▶ **Document passage**
'''

Did Kavanaugh Ad Elect Hagedorn?
Republican group says its ads killed front runner Lisa Neubauer in Supreme Court race.
Just one week before the April 2 spring election, conservative justice Brian Hagedorn seemed destined to lose. He had lost any financial support from key groups like the Wisconsin Realtors Association and the U.S. Chamber of Commerce and was behind in outside group spending on the race by a margin of 14 to one. Hagedorn faced waves of criticism for his anti-gay, anti-abortion and anti-NAACP views which were condemned as “extremist.”
Then the Washington D.C.-based Republican State Leadership Committee (RSLC) decided to get involved and as a memo it recently released noted, its poll found Hagedorn was trailing by eight points: 42 percent to 34 percent.
“Through the polling we identified that Judge Hagedorn’s biggest challenge was that he was not winning among Republicans (+50%) as much as his opponent was winning among Democrats (+71%),” the memo notes. But equalizing the partisan intensity would make this a two point race, the group estimated.

'''

Records from a data source

'''

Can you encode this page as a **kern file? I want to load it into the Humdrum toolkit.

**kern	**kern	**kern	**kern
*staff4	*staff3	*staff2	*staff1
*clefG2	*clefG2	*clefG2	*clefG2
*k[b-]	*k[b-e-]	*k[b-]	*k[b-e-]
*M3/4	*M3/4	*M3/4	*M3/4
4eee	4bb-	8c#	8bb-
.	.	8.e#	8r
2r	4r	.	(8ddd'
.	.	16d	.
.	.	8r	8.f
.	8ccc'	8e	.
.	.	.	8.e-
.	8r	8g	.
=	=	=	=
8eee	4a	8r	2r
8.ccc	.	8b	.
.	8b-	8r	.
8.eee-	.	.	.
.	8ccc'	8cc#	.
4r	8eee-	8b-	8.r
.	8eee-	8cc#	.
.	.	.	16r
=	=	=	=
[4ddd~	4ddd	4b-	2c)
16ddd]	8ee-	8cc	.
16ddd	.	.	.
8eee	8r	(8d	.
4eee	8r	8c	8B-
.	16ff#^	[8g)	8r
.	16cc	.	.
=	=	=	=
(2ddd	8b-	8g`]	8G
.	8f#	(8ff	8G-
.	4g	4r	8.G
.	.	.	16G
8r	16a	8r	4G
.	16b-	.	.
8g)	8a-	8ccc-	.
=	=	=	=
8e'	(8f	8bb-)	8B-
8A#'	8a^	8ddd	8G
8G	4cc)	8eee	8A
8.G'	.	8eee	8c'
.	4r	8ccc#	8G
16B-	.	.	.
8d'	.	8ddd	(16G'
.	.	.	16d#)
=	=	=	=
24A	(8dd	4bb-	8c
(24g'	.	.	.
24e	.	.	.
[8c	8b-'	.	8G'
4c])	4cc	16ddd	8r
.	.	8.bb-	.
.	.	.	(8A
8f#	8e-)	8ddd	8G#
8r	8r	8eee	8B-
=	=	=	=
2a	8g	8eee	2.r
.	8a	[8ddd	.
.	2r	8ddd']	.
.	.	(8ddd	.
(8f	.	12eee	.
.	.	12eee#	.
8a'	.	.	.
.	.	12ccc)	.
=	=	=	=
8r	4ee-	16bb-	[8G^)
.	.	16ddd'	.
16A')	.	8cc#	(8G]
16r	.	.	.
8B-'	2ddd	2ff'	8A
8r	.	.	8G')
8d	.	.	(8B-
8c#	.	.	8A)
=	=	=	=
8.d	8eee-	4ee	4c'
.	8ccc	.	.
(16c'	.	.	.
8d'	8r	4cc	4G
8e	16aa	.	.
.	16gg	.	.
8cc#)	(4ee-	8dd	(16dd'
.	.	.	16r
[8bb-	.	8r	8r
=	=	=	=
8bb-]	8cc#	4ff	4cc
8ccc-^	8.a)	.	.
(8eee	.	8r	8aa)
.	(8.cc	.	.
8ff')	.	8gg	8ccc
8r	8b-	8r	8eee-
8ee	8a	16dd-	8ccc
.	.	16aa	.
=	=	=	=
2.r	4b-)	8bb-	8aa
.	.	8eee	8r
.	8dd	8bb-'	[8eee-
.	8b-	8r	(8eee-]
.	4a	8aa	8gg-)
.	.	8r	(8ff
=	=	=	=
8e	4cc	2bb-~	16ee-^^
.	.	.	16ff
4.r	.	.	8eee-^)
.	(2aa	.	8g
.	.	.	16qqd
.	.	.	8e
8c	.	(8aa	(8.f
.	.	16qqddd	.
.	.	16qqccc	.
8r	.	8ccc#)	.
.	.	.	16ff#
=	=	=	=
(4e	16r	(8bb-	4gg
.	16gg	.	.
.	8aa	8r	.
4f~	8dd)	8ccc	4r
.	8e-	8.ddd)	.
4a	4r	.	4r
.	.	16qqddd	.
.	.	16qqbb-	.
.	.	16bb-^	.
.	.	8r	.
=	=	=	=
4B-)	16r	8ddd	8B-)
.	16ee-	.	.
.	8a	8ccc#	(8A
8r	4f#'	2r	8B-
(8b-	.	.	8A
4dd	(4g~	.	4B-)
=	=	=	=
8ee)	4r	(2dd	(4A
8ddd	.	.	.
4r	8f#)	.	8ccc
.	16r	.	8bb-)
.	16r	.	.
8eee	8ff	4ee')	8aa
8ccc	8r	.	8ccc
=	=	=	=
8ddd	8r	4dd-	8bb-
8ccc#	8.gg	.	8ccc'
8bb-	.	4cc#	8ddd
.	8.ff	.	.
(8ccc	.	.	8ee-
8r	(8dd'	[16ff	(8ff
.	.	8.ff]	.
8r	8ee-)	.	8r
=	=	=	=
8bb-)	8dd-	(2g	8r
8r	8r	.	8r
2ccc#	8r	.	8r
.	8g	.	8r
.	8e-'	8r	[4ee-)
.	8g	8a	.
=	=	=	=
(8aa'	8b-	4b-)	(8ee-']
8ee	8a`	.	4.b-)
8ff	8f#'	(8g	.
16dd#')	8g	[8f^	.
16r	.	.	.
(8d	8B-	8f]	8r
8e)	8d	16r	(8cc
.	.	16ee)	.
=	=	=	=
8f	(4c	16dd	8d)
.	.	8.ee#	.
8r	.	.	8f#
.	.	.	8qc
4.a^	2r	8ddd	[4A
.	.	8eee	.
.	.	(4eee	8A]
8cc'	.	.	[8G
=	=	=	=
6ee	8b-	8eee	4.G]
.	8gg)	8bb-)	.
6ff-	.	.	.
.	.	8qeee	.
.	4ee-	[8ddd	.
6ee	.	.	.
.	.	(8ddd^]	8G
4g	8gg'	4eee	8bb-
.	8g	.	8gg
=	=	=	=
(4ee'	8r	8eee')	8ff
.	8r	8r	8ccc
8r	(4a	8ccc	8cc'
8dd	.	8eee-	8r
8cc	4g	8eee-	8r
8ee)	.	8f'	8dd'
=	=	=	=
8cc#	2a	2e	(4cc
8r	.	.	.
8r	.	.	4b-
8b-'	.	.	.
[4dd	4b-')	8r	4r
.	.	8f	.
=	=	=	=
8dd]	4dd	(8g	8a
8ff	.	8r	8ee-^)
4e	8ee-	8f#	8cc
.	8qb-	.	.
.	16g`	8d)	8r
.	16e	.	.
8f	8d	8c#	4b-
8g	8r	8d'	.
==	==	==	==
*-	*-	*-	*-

'''
'''

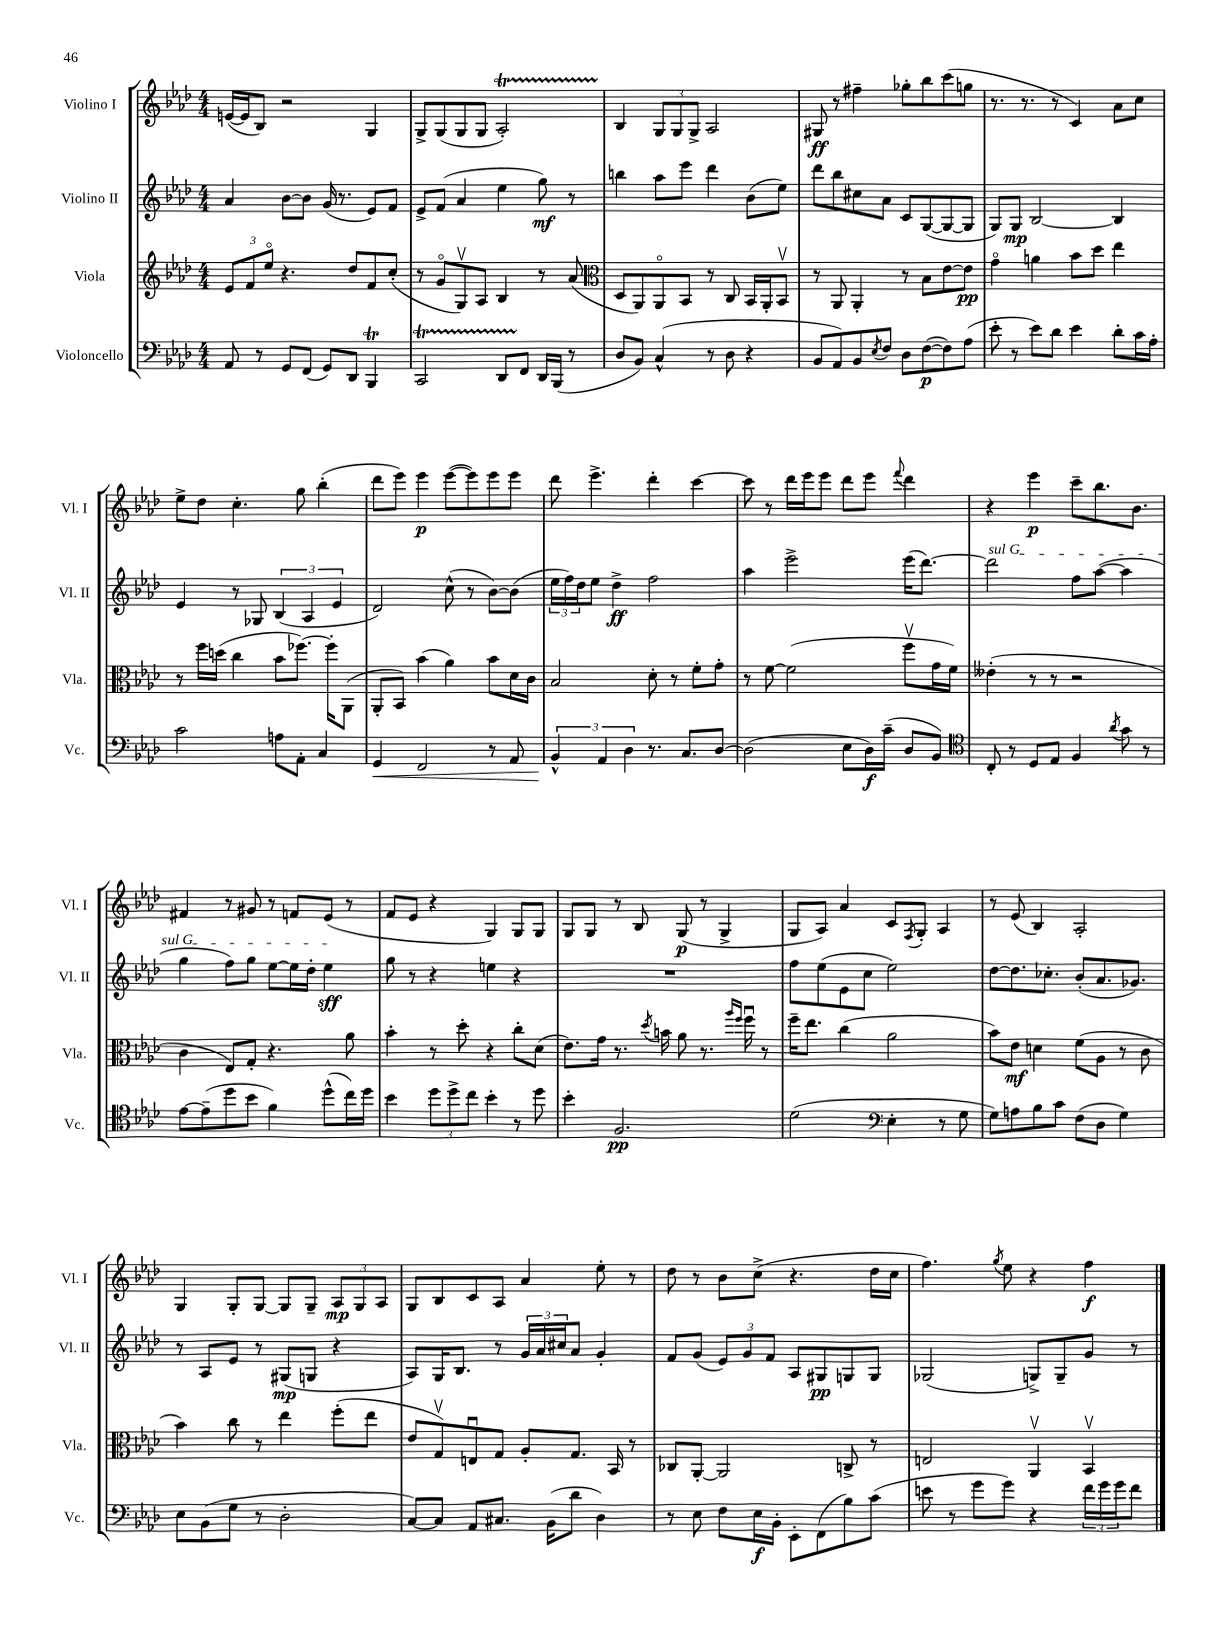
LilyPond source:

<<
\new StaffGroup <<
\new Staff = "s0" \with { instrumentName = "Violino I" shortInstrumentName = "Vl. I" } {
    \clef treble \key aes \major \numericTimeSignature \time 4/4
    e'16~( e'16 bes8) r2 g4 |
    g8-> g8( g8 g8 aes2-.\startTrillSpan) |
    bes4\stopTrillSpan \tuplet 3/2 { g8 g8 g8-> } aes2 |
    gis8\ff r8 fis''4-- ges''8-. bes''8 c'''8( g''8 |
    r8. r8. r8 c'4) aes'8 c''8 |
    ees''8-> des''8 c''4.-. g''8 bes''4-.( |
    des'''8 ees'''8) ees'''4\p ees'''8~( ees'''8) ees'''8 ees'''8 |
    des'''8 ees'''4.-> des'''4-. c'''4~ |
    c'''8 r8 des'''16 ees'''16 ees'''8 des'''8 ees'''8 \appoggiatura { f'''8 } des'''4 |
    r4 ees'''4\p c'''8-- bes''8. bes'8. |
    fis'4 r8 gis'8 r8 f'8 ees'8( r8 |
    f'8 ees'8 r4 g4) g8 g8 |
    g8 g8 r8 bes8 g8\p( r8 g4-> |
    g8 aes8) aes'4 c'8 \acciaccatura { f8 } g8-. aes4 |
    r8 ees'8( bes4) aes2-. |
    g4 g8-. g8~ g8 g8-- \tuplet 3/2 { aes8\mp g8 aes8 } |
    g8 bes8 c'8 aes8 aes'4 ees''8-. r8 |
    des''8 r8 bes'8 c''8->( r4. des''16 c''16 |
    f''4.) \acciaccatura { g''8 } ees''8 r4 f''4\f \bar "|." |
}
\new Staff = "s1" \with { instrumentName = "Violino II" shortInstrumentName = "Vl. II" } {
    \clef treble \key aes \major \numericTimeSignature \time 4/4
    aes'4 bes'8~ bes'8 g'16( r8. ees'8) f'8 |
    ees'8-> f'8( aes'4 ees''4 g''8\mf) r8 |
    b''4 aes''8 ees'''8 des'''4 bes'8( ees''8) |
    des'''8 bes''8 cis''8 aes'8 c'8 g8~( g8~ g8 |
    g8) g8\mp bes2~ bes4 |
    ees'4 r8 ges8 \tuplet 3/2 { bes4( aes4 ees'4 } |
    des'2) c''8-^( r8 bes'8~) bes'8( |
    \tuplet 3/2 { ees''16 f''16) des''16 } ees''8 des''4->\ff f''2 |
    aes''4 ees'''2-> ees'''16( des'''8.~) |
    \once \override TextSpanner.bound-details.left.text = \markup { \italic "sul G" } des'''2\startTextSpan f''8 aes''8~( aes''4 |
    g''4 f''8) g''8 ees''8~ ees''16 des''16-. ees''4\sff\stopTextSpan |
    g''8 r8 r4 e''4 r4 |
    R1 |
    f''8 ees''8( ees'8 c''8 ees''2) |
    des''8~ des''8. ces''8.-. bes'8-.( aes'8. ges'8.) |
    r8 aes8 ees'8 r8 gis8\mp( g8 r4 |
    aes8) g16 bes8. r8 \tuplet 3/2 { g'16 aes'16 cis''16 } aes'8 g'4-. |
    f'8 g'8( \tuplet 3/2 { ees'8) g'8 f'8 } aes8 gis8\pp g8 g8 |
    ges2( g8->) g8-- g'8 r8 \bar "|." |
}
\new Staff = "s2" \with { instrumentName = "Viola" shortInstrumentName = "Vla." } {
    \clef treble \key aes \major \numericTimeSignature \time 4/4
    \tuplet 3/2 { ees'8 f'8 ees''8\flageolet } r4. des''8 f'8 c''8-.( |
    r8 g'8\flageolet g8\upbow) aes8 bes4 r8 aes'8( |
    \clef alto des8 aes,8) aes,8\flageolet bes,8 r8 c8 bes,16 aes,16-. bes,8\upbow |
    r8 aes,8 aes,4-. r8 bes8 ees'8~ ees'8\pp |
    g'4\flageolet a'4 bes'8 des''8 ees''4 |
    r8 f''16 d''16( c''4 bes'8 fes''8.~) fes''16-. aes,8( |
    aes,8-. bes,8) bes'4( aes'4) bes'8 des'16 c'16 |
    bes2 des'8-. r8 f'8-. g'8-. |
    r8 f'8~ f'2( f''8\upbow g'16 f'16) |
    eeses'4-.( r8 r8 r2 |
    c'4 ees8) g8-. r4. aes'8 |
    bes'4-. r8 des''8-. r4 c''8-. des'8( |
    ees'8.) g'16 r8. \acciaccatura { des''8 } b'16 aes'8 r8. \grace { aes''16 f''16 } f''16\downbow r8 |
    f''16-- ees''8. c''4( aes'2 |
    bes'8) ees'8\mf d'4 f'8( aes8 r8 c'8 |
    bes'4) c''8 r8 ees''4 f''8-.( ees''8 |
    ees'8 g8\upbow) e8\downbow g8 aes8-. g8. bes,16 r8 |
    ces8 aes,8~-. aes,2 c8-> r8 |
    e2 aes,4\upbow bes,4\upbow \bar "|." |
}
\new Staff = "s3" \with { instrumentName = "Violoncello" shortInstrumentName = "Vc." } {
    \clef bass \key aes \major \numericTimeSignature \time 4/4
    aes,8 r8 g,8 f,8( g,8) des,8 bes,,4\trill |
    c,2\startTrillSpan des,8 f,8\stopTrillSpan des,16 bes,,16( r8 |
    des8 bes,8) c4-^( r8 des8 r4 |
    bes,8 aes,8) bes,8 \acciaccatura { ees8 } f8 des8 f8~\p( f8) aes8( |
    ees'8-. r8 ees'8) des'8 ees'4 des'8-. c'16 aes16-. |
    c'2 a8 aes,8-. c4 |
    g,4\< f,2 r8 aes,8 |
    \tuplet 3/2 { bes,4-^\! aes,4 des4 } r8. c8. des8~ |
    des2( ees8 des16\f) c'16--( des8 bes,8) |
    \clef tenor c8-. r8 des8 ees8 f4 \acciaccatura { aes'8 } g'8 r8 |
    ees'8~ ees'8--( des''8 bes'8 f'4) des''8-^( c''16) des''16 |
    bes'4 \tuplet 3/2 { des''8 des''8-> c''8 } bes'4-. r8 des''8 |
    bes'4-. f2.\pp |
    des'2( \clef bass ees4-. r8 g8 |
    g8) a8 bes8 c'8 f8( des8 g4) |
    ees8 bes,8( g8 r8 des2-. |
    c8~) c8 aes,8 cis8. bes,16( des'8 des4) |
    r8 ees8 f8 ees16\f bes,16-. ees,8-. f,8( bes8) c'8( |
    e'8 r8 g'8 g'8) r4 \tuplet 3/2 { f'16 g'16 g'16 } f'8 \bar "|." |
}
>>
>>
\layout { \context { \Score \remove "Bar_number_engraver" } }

'''

▶ **What to work on**
1) Rewrite the Hagedorn article from "Republican group says" up to and including "to 34 percent.", replacing "outside group spending" with "outside spending".
2) Answer these questions from the Hagedorn article:
(a) On what date was the spring election held?
(b) Where is the Republican State Leadership Committee based?
(c) By what margin was Hagedorn behind in outside group spending on the race?
3) Does each statement agree with the Hagedorn article? Answer yes or no and quote the deciding words.
(a) The RSLC poll found Hagedorn trailing by eight points.
(b) The Wisconsin Realtors Association kept financially supporting Hagedorn.
(c) The group estimated that equalizing partisan intensity would make the contest a two point race.

▶ **Answers to the exercise**
1)
Republican group says its ads killed front runner Lisa Neubauer in Supreme Court race.
Just one week before the April 2 spring election, conservative justice Brian Hagedorn seemed destined to lose. He had lost any financial support from key groups like the Wisconsin Realtors Association and the U.S. Chamber of Commerce and was behind in outside spending on the race by a margin of 14 to one. Hagedorn faced waves of criticism for his anti-gay, anti-abortion and anti-NAACP views which were condemned as “extremist.”
Then the Washington D.C.-based Republican State Leadership Committee (RSLC) decided to get involved and as a memo it recently released noted, its poll found Hagedorn was trailing by eight points: 42 percent to 34 percent.

2)
(a) April 2
(b) Washington D.C.
(c) 14 to one

3)
(a) Yes: "its poll found Hagedorn was trailing by eight points"
(b) No: "He had lost any financial support from key groups like the Wisconsin Realtors Association"
(c) Yes: "equalizing the partisan intensity would make this a two point race, the group estimated"